**What is required**
Copy out the entries below exactly as they stand, but only from the line containing "M1113,1056L1159,1416" through the line containing "M455,8H581L570,170L488,181L503,71L445,78Z".

Saved data entries:
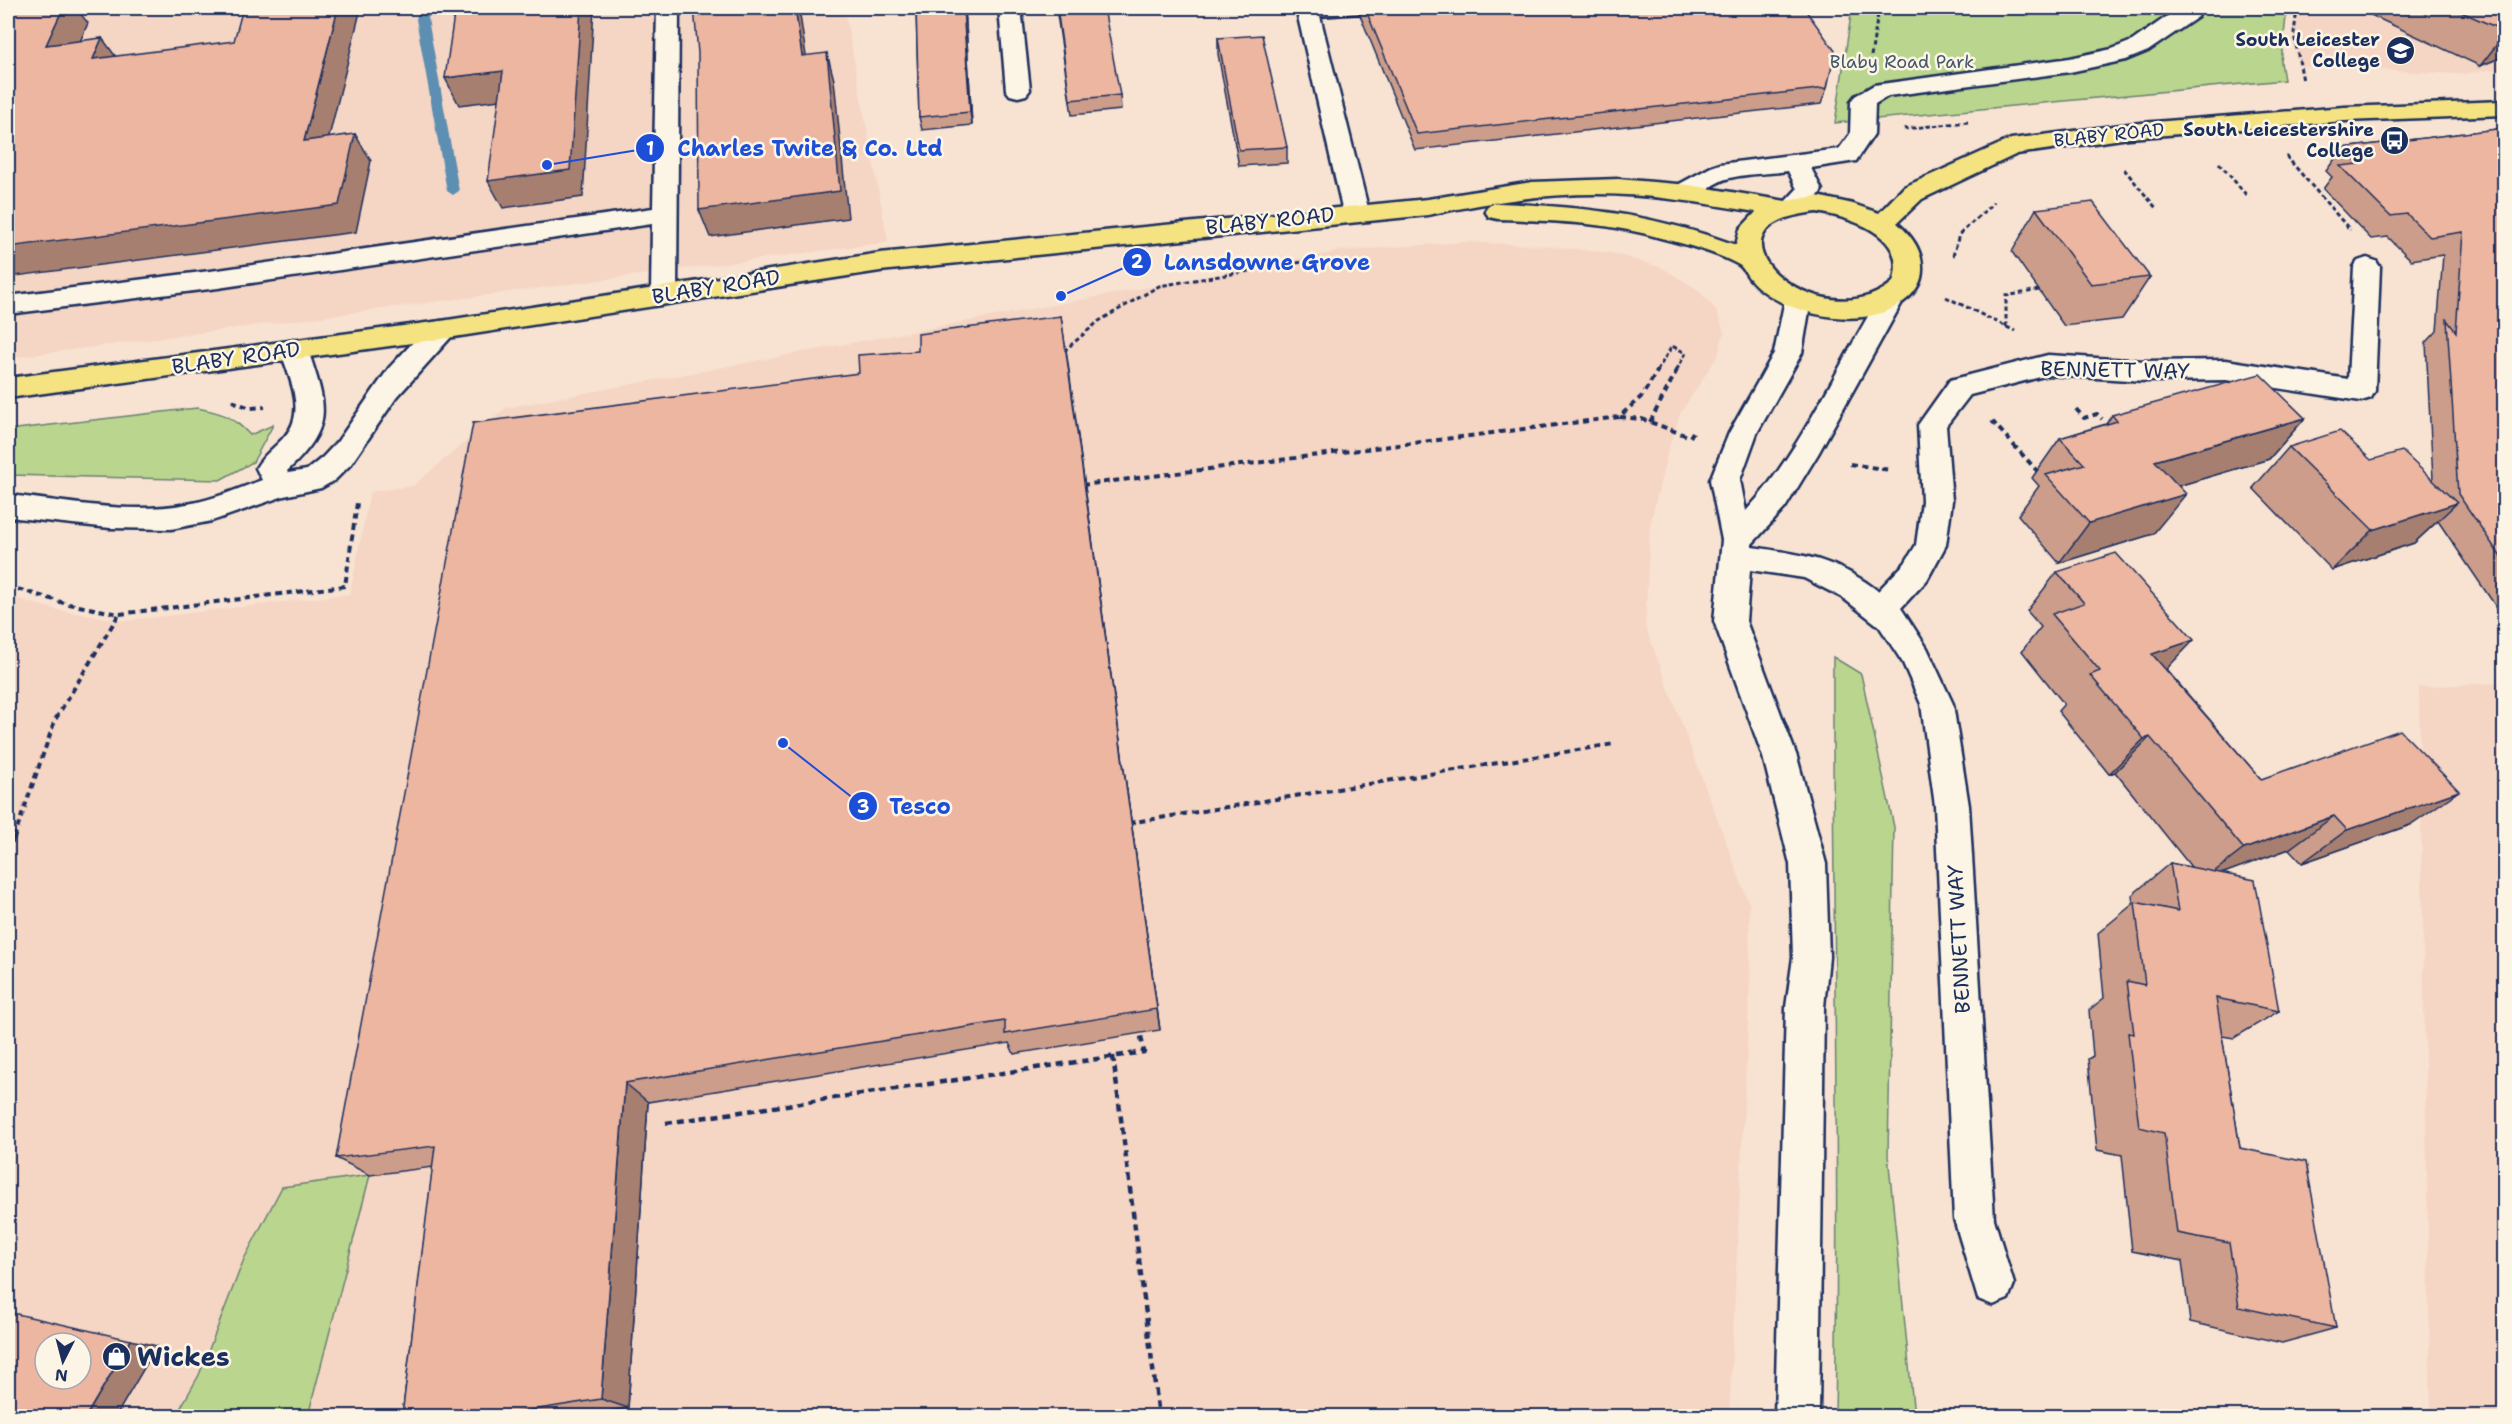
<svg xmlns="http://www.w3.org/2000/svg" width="2512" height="1424" viewBox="0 0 2512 1424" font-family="'Shantell Sans',sans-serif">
	<rect width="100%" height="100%" fill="#f8e2d1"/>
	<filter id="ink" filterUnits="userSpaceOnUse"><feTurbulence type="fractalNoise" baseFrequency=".0167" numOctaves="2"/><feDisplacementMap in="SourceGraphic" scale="12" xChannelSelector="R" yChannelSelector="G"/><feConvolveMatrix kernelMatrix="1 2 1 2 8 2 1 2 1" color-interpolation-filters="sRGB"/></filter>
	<g filter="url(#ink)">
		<path fill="#f5d5c3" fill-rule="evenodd" d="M8,8H844L888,242L8,358Z
			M2296,8H2504V68L2461,74L2300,66L2294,34Z
			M1465,242L1545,246L1612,253L1662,268L1698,290L1716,310L1724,332L1718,355L1680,414L1668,450L1650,524L1645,626L1749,904L1750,978L1729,1416H218L199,1375L176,1416H8V596L56,610L124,621L350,594L370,492L413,486L506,408L1341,251ZM45,1343H81V1379H45Z
			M2504,683V1416H2431L2419,687Z"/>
		<path fill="#bad58d" stroke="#6a8276" stroke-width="1.5" d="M1852,8H2287L2281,62L2284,80L1835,123Z
			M197,408C223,413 232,416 250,435L273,425L253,462L220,480L8,475V430Z
			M1833,657L1861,674L1894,827L1888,1155L1914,1416H1835C1840,1163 1832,910 1833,657Z
			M370,1175L308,1416H176L199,1375L244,1259L282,1187Z"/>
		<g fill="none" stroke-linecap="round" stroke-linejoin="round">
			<path fill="#5c8fb1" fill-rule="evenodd" d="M419,8H431L428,19L459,191L453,195L447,191L416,19Z"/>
			<defs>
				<path id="minor" d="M657,8H679L677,294L673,300L664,303L655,300L651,294L652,224L218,288L8,314V296L218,270L653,208Z
					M999,8H1021L1030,90L1026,95L1018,97L1010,95L1006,90Z
					M1296,8H1363L1360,13L1320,16L1369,212L1365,218L1356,220L1347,218L1343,212Z
					M2179,8H2201L2198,17L2148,51L2126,60L2070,72L1888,96L1875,104L1874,134L1856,161L1811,168L1822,190C1813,204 1803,215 1786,211L1782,205L1797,189L1788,171C1769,174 1745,173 1726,179C1707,185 1695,204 1674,199L1670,193L1674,187L1711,167L1720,164L1839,149L1850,134L1851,101L1855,96L1874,85L2070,58L2112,49L2132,41Z
					M2367,258L2376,261L2380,267L2375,391L2371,398L2361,401L2226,380L2145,381L2048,375L1970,395L1946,426L1952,501L1946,545L1927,580L1901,608L1927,648L1953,704L1969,806L1994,1219L2014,1284L2008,1299L1993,1305L1978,1299L1954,1219L1935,806L1921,704L1903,663L1879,626L1843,598L1804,578L1750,570L1746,621L1797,757L1826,864L1829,957L1824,1007L1819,1416H1775L1786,1007L1793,957L1790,864L1763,757L1714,621L1722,540L1710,480L1729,433L1774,353L1785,299L1789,293L1798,290L1807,293L1811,299L1802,353L1757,433L1740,480L1746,511C1801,452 1840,360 1883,291L1892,288L1901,291L1905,297L1818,454L1785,508L1752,544V547C1801,554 1837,559 1878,591L1905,563L1916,545L1922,501L1918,425L1950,380L2048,355L2145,361L2226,360L2348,379L2354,267L2358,261Z
					M441,321L451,323L455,330L451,337L396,398L351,464L335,480L321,488L284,496L212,521L171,529L110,528L8,517V495C66,501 129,515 187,504C213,500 237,489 262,480L256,468C263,455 276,447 285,436C307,412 289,376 280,350L284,343L294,340L304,343L308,350C327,407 335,426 287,471L288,473L307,470L323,457L338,441L389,368L431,323Z"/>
				<path id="major" d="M2504,101V115L2344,121L2129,138L2017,154L1922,199L1897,223C1911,235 1923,251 1922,270C1922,281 1916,291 1908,298C1875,327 1821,320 1783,303C1771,297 1758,289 1750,279C1746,275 1744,268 1739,265C1718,253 1685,244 1661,238C1608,222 1553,221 1498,219L1489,217L1485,211L1489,205L1498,203C1587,207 1652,214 1736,245L1740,229L1756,212C1703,203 1650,194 1596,194C1540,194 1483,203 1428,215L880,271L441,339L8,398V378L441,321L880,253L1428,199L1532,182L1618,179L1689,185L1786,201L1817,196L1853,204L1879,213L1904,187L2011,139L2129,124L2344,107ZM1817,212C1852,218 1909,235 1893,282C1822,344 1683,225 1817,212Z"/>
			</defs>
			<use href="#minor" stroke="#1b2f5e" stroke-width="5"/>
			<use href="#major" stroke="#1b2f5e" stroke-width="5"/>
			<path stroke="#1b2f5e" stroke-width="3" stroke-dasharray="4.5 3" stroke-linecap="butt" d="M2297,8L2294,34L2303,81
				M1871,56L1879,8
				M1904,129L1968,122
				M2286,156L2350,230
				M2219,163L2248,197
				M2124,169L2156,208
				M1953,256L1959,235L1994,202
				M1946,297L2015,331
				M2006,327V296L2039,290
				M1064,351L1099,321L1159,286L1309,261
				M1657,371L1672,346L1686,353L1676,371"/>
			<path stroke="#1b2f5e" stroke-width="4" stroke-dasharray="6 4.5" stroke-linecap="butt" d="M232,401L250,408L265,407
				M2076,409L2084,418L2097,414L2102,419
				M1620,417L1642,419L1690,437L1693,432
				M1992,421L2039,473
				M1650,422L1677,370
				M1850,464L1890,470
				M1082,485L1619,417L1642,396L1658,370
				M8,586L64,603L119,614L345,586L357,503
				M1129,823L1614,744
				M14,838L55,720L119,614"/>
			<path stroke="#1b2f5e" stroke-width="4.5" stroke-dasharray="7 5" stroke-linecap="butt" d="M8,854L14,836
				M1113,1056L1159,1416
				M666,1123L1144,1052L1140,1031"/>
			<use href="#minor" fill="#fcf5e5" fill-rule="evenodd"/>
			<use href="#major" fill="#f5e382" fill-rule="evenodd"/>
		</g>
		<path fill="#cc9d8a" stroke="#1b2f5e" stroke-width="1.5" d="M916,8H965L972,125L922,130L919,117Z
			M1056,8L1120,95L1121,110L1072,115Z
			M1361,8H1804L1827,88L1821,104L1415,150L1360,15Z
			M2356,8H2505V56L2480,66Z
			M1218,38L1287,147V163L1239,166L1218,54Z
			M2505,128V620L2438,521L2414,543L2332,570L2253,488L2289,447L2371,460L2433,480L2426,343L2437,331L2443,255L2411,260L2388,237L2371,239L2323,189L2332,177L2326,171L2343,148Z
			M2036,209L2150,277L2122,319L2064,326L2012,252Z
			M1061,316L1160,1030L1014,1054L1009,1043L648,1102L628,1408L576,1416H402L433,1167L370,1175L336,1158L859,373L918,351Z
			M2112,415L2305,418L2269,459L2178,486L2153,534L2059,563L2018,515L2039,486L2032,478L2060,438L2106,424Z
			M2057,572L2166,669L2261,779L2410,825L2302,863L2289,849L2222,873L2279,1011L2234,1038L2222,1036L2240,1148L2336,1328L2282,1343L2190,1322L2182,1261L2132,1251L2122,1155L2097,1150L2088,1059L2093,1056L2089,1010L2104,998L2098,933L2133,904L2132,895L2170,863L2192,868L2115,772L2109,774L2058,711L2064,704L2022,651L2041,627L2027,611Z"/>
		<path fill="#a67f71" stroke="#1b2f5e" stroke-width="1.5" d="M63,8H76L88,23L67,72L46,45Z
			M338,8H361L321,169L304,141Z
			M581,8H594L583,197L503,208L488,181Z
			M795,8H799L810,83L802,56Z
			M963,8H965L972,125L970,112Z
			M2505,34V56L2480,66Z
			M102,38L122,65L93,59Z
			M827,53L834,80L848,218L710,237L699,210Z
			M503,71L516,98L459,105L445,78Z
			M355,134L371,161L356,232L8,277V247Z
			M1066,349L1160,1030L1157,1009Z
			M2305,418L2269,459L2124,502L2155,461Z
			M2186,494L2153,534L2059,563L2089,523Z
			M2457,503L2414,543L2332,570L2373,530Z
			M2194,640L2158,678L2152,654Z
			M2150,737L2115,772L2109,774L2144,739Z
			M2459,791L2410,825L2302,863L2347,830Z
			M2334,816L2289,849L2202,881L2244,849Z
			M625,1083L648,1102L628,1408L601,1399Z
			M131,1340L157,1346L116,1416H86Z"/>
		<path fill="#edb6a1" stroke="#1b2f5e" stroke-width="1.5" fill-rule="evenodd" d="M8,8H63L46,45L102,38L93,59L234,41L243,8H338L304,141L355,134L339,205L8,247Z
			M455,8H581L570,170L488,181L503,71L445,78Z
			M694,8H795L802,56L827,53L840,191L699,210L698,53Z
			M916,8H963L970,112L919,117Z
			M1057,8H1104L1120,95L1070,100Z
			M1365,8H1804L1835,51L1827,88L1417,134Z
			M2452,8H2505V31Z
			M1262,35L1287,147L1239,150L1218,38Z
			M2505,128V391H2498L2505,401V563L2458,494L2447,320L2456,332L2463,232L2430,237L2407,214L2390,216L2340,166L2359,164L2343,148Z
			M2093,202L2150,277L2091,284L2036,209Z
			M1061,316L1157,1009L1005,1034V1021L625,1083L601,1399L494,1416H402L435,1146L336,1158L473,423L859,373L858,355L918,351V334Z
			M2260,374L2305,418L2155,461L2186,494L2089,523L2046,475L2084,464L2060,438L2117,421L2112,415Z
			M2340,431L2371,460L2402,451L2457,503L2373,530L2289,447Z
			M2116,553L2194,640L2152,654L2261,779L2400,730L2459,791L2347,830L2334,816L2244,849L2150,737L2144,739L2090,675L2100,671L2052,614L2084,603L2057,572Z
			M2170,863L2255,880L2279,1011L2216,998L2240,1148L2306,1162L2336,1328L2239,1307L2229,1243L2177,1233L2164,1133L2139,1127L2128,1033L2134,1034L2127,981L2145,985L2135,902L2178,911Z
			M8,1312L131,1340L86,1416H8ZM45,1343H81V1379H45Z"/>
	</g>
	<defs>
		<symbol id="university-disc" viewBox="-11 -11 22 22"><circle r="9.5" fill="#1b2f5e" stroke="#fcf5e5"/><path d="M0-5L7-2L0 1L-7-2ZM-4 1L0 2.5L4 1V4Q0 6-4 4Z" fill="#fff"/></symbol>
		<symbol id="bus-disc" viewBox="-11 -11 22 22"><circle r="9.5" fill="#1b2f5e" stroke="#fcf5e5"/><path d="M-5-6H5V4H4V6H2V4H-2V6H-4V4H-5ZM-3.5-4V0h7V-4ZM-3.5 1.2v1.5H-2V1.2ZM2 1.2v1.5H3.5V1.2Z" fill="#fff"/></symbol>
		<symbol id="shop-disc" viewBox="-11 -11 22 22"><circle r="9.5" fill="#1b2f5e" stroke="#fcf5e5"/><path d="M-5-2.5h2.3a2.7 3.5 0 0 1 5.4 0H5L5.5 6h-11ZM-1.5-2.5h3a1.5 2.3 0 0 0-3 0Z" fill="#fff"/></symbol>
	</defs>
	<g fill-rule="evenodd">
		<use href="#university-disc" x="2384" y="34" width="33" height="33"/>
		<use href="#bus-disc" x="2378" y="124" width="33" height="33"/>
		<use href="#shop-disc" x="100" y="1340" width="33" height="33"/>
	</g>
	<g text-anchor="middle" stroke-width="5" stroke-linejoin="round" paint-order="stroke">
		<g font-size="18" font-weight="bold" fill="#1b2f5e" stroke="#fcf5e5" text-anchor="end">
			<text x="2380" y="46">South Leicester<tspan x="2380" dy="21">College</tspan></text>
			<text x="2374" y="136">South Leicestershire<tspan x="2374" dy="21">College</tspan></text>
		</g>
		<g font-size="18" fill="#43586a" stroke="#fcf5e5">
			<text x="1902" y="68">Blaby Road Park</text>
		</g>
		<g font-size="18" fill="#1b2f5e" stroke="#fcf5e5">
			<text transform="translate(2109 135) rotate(-6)" y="6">BLABY ROAD</text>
		</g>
		<g font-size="21" fill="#1b2f5e" stroke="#fcf5e5">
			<text transform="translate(1270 221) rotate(-6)" y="7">BLABY ROAD</text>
			<text transform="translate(716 287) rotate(-9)" y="7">BLABY ROAD</text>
			<text transform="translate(236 358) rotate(-8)" y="7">BLABY ROAD</text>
			<text transform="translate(2115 370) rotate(1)" y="7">BENNETT WAY</text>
			<text transform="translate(1959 939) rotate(-93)" y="7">BENNETT WAY</text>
		</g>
		<g font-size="26" font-weight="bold" fill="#1b2f5e" stroke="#fcf5e5" text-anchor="start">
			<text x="137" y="1366">Wickes</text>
		</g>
	</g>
	<path fill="none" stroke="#1d4ed8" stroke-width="2" d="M547 165L650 148M1061 296L1137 262M783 743L863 806"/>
	<g fill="#1d4ed8" stroke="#fcf5e5" stroke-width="2">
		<circle cx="547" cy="165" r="6"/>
		<circle cx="1061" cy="296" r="6"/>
		<circle cx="783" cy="743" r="6"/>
		<circle cx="650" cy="148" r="15"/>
		<circle cx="1137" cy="262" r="15"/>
		<circle cx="863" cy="806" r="15"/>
	</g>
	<g font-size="18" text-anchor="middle" font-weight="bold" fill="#fff">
		<text x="650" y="155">1</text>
		<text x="1137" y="268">2</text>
		<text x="863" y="813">3</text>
	</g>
	<g font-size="22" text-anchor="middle" font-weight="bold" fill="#1d4ed8" stroke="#fcf5e5" stroke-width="5" stroke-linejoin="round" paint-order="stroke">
		<text x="810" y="156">Charles Twite &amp; Co. Ltd</text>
		<text x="1267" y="270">Lansdowne Grove</text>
		<text x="920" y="814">Tesco</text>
	</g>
	<rect width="2512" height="1424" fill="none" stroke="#fcf5e5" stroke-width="30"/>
	<rect x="15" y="15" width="2482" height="1394" fill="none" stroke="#1b2f5e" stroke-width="2" filter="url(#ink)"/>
	<g transform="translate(63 1361) rotate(186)"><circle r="28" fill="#fcf5e5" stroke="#a2a6af" stroke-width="1.5"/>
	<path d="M0-4.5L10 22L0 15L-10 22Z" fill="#1b2f5e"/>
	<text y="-9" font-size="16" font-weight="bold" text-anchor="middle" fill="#1b2f5e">N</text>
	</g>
</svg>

**Response for this exercise**
				M1113,1056L1159,1416
				M666,1123L1144,1052L1140,1031"/>
			<use href="#minor" fill="#fcf5e5" fill-rule="evenodd"/>
			<use href="#major" fill="#f5e382" fill-rule="evenodd"/>
		</g>
		<path fill="#cc9d8a" stroke="#1b2f5e" stroke-width="1.5" d="M916,8H965L972,125L922,130L919,117Z
			M1056,8L1120,95L1121,110L1072,115Z
			M1361,8H1804L1827,88L1821,104L1415,150L1360,15Z
			M2356,8H2505V56L2480,66Z
			M1218,38L1287,147V163L1239,166L1218,54Z
			M2505,128V620L2438,521L2414,543L2332,570L2253,488L2289,447L2371,460L2433,480L2426,343L2437,331L2443,255L2411,260L2388,237L2371,239L2323,189L2332,177L2326,171L2343,148Z
			M2036,209L2150,277L2122,319L2064,326L2012,252Z
			M1061,316L1160,1030L1014,1054L1009,1043L648,1102L628,1408L576,1416H402L433,1167L370,1175L336,1158L859,373L918,351Z
			M2112,415L2305,418L2269,459L2178,486L2153,534L2059,563L2018,515L2039,486L2032,478L2060,438L2106,424Z
			M2057,572L2166,669L2261,779L2410,825L2302,863L2289,849L2222,873L2279,1011L2234,1038L2222,1036L2240,1148L2336,1328L2282,1343L2190,1322L2182,1261L2132,1251L2122,1155L2097,1150L2088,1059L2093,1056L2089,1010L2104,998L2098,933L2133,904L2132,895L2170,863L2192,868L2115,772L2109,774L2058,711L2064,704L2022,651L2041,627L2027,611Z"/>
		<path fill="#a67f71" stroke="#1b2f5e" stroke-width="1.5" d="M63,8H76L88,23L67,72L46,45Z
			M338,8H361L321,169L304,141Z
			M581,8H594L583,197L503,208L488,181Z
			M795,8H799L810,83L802,56Z
			M963,8H965L972,125L970,112Z
			M2505,34V56L2480,66Z
			M102,38L122,65L93,59Z
			M827,53L834,80L848,218L710,237L699,210Z
			M503,71L516,98L459,105L445,78Z
			M355,134L371,161L356,232L8,277V247Z
			M1066,349L1160,1030L1157,1009Z
			M2305,418L2269,459L2124,502L2155,461Z
			M2186,494L2153,534L2059,563L2089,523Z
			M2457,503L2414,543L2332,570L2373,530Z
			M2194,640L2158,678L2152,654Z
			M2150,737L2115,772L2109,774L2144,739Z
			M2459,791L2410,825L2302,863L2347,830Z
			M2334,816L2289,849L2202,881L2244,849Z
			M625,1083L648,1102L628,1408L601,1399Z
			M131,1340L157,1346L116,1416H86Z"/>
		<path fill="#edb6a1" stroke="#1b2f5e" stroke-width="1.5" fill-rule="evenodd" d="M8,8H63L46,45L102,38L93,59L234,41L243,8H338L304,141L355,134L339,205L8,247Z
			M455,8H581L570,170L488,181L503,71L445,78Z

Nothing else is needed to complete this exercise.